▶ **Description of the task**: Render every line of the extracted entries below as a single numbered list, omitting any blank lines.

═══ Material for this task ═══

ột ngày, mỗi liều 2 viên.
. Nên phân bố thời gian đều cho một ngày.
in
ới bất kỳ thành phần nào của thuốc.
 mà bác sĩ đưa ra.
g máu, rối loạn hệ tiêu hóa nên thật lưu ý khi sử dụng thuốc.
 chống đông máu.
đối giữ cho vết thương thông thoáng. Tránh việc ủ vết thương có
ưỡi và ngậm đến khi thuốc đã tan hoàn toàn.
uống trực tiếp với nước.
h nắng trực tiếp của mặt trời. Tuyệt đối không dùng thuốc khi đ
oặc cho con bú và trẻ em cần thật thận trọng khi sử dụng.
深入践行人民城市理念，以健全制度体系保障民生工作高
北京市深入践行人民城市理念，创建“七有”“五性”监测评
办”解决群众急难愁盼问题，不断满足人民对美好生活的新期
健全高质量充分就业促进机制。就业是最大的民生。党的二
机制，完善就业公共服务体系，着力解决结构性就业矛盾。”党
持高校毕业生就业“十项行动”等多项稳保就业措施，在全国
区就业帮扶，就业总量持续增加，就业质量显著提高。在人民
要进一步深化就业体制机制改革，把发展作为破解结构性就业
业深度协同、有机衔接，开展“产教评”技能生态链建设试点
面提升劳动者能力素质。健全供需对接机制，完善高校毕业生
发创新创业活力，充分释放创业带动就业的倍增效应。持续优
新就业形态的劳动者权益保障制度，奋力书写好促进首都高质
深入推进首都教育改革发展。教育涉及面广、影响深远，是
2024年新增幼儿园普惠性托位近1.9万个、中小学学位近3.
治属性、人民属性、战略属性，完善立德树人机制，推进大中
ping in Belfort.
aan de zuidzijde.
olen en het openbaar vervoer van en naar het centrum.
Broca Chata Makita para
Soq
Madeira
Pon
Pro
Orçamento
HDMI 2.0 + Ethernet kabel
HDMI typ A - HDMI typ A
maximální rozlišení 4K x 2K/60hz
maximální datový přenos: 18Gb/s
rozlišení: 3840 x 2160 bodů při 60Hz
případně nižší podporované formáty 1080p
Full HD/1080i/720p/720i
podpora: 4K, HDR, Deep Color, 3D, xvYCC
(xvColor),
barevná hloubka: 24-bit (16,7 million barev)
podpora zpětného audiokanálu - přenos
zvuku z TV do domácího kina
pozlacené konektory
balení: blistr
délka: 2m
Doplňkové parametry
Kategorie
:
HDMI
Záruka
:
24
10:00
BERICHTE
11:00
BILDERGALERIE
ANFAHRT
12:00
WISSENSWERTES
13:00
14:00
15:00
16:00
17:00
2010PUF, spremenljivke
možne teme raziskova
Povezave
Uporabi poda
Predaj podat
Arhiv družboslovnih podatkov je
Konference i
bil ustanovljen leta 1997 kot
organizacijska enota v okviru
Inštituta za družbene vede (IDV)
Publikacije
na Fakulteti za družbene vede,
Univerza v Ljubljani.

═══

▶ **Written response**:
1. ột ngày, mỗi liều 2 viên.
2. . Nên phân bố thời gian đều cho một ngày.
3. in
4. ới bất kỳ thành phần nào của thuốc.
5.  mà bác sĩ đưa ra.
6. g máu, rối loạn hệ tiêu hóa nên thật lưu ý khi sử dụng thuốc.
7.  chống đông máu.
8. đối giữ cho vết thương thông thoáng. Tránh việc ủ vết thương có
9. ưỡi và ngậm đến khi thuốc đã tan hoàn toàn.
10. uống trực tiếp với nước.
11. h nắng trực tiếp của mặt trời. Tuyệt đối không dùng thuốc khi đ
12. oặc cho con bú và trẻ em cần thật thận trọng khi sử dụng.
13. 深入践行人民城市理念，以健全制度体系保障民生工作高
14. 北京市深入践行人民城市理念，创建“七有”“五性”监测评
15. 办”解决群众急难愁盼问题，不断满足人民对美好生活的新期
16. 健全高质量充分就业促进机制。就业是最大的民生。党的二
17. 机制，完善就业公共服务体系，着力解决结构性就业矛盾。”党
18. 持高校毕业生就业“十项行动”等多项稳保就业措施，在全国
19. 区就业帮扶，就业总量持续增加，就业质量显著提高。在人民
20. 要进一步深化就业体制机制改革，把发展作为破解结构性就业
21. 业深度协同、有机衔接，开展“产教评”技能生态链建设试点
22. 面提升劳动者能力素质。健全供需对接机制，完善高校毕业生
23. 发创新创业活力，充分释放创业带动就业的倍增效应。持续优
24. 新就业形态的劳动者权益保障制度，奋力书写好促进首都高质
25. 深入推进首都教育改革发展。教育涉及面广、影响深远，是
26. 2024年新增幼儿园普惠性托位近1.9万个、中小学学位近3.
27. 治属性、人民属性、战略属性，完善立德树人机制，推进大中
28. ping in Belfort.
29. aan de zuidzijde.
30. olen en het openbaar vervoer van en naar het centrum.
31. Broca Chata Makita para
32. Soq
33. Madeira
34. Pon
35. Pro
36. Orçamento
37. HDMI 2.0 + Ethernet kabel
38. HDMI typ A - HDMI typ A
39. maximální rozlišení 4K x 2K/60hz
40. maximální datový přenos: 18Gb/s
41. rozlišení: 3840 x 2160 bodů při 60Hz
42. případně nižší podporované formáty 1080p
43. Full HD/1080i/720p/720i
44. podpora: 4K, HDR, Deep Color, 3D, xvYCC
45. (xvColor),
46. barevná hloubka: 24-bit (16,7 million barev)
47. podpora zpětného audiokanálu - přenos
48. zvuku z TV do domácího kina
49. pozlacené konektory
50. balení: blistr
51. délka: 2m
52. Doplňkové parametry
53. Kategorie
54. :
55. HDMI
56. Záruka
57. :
58. 24
59. 10:00
60. BERICHTE
61. 11:00
62. BILDERGALERIE
63. ANFAHRT
64. 12:00
65. WISSENSWERTES
66. 13:00
67. 14:00
68. 15:00
69. 16:00
70. 17:00
71. 2010PUF, spremenljivke
72. možne teme raziskova
73. Povezave
74. Uporabi poda
75. Predaj podat
76. Arhiv družboslovnih podatkov je
77. Konference i
78. bil ustanovljen leta 1997 kot
79. organizacijska enota v okviru
80. Inštituta za družbene vede (IDV)
81. Publikacije
82. na Fakulteti za družbene vede,
83. Univerza v Ljubljani.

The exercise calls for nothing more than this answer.